Bölüm 78
Hazır Olun!
İNSAN kitlelerini açgözlülük hakkında uyaran İsa, öğrencilerini, dikkatlerini maddi şeylere gereğinden fazla yöneltmemeleri konusunda ikaz ettikten sonra şu yüreklendirici sözleri söyledi: “Ey küçük sürü, korkma; zira Babanız melekûtu [krallığı] size vermeğe razı oldu.” Böylece gökteki Krallıkta nispeten az sayıda (sonradan bu sayının 144.000 olduğu gösterildi) kişinin olacağını açıkladı. Sonsuz yaşam alacakların büyük çoğunluğu Krallığın yeryüzündeki tebaaları olacaktı.
“Krallık,” ne olağanüstü bir armağandı! İsa, öğrencilerinin alacağı bu armağan karşısında göstermeleri gereken uygun tutumu anlatarak onları önemle şuna teşvik etti: “Neniz varsa satın, ve sadaka verin.” Evet, onlar mallarını başkalarına ruhi yarar sağlayacak şekilde kullanmalı ve böylece “göklerde eksilmiyen hazine” biriktirmeliydiler.
İsa bunun ardından, dönüşüne hazır olmaları için öğrencilerini uyardı. Şunları söyledi: “Belleriniz kuşanmış, ışıklarınız yanar olsun; siz de efendileri düğünden döndüğü zaman gelip kapıyı çalınca, hemen ona açabilsinler diye, bekliyen adamlar gibi olun. Efendi geldiği zaman, beklemekte bulacağı o hizmetçilere ne mutlu!

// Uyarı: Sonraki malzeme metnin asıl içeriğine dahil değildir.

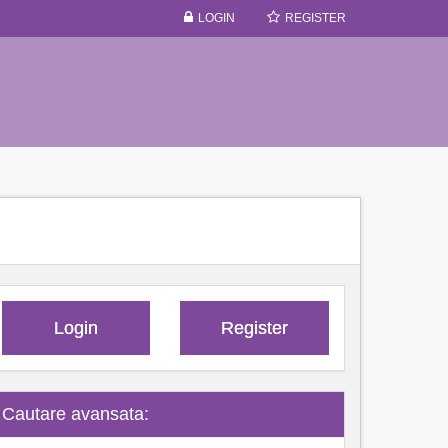
LOGIN
REGISTER
Login
Register
Cautare avansata:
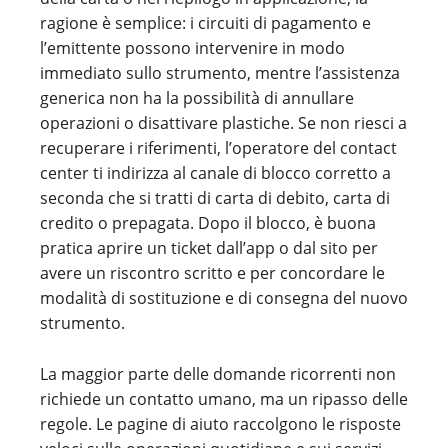
ragione è semplice: i circuiti di pagamento e
l’emittente possono intervenire in modo
immediato sullo strumento, mentre l’assistenza
generica non ha la possibilità di annullare
operazioni o disattivare plastiche. Se non riesci a
recuperare i riferimenti, l’operatore del contact
center ti indirizza al canale di blocco corretto a
seconda che si tratti di carta di debito, carta di
credito o prepagata. Dopo il blocco, è buona
pratica aprire un ticket dall’app o dal sito per
avere un riscontro scritto e per concordare le
modalità di sostituzione e di consegna del nuovo
strumento.
La maggior parte delle domande ricorrenti non
richiede un contatto umano, ma un ripasso delle
regole. Le pagine di aiuto raccolgono le risposte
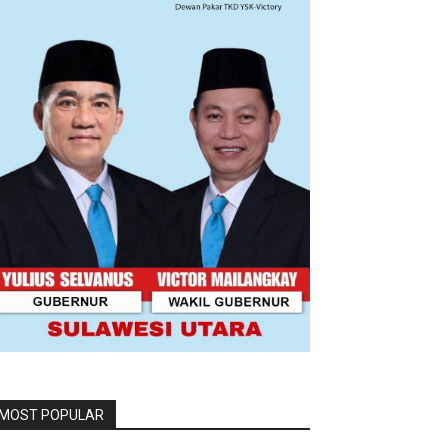
MOST POPULAR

Doğrusu size derim, kendisi kuşanıp onları oturtacak, ve gelip onlara hizmet edecektir.”
Bu örneklemede, hizmetçilerin efendileri döndüğünde hazır durumda oluşu, uzun giysilerinin eteklerini toplayıp kemerlerinin altına sokarak yakıt haznesi dolu kandillerin ışığında geceleyin de görevlerini yapmaya devam etmelerinden görülüyordu. İsa şöyle açıkladı: ‘Eğer efendi ikinci nöbette [akşam aşağı yukarı dokuzdan gece yarısına kadar], hatta üçüncüde [gece yarısından sabahın aşağı yukarı üçüne kadar] bile gelip onları hazır bulursa, ne mutlu onlara!’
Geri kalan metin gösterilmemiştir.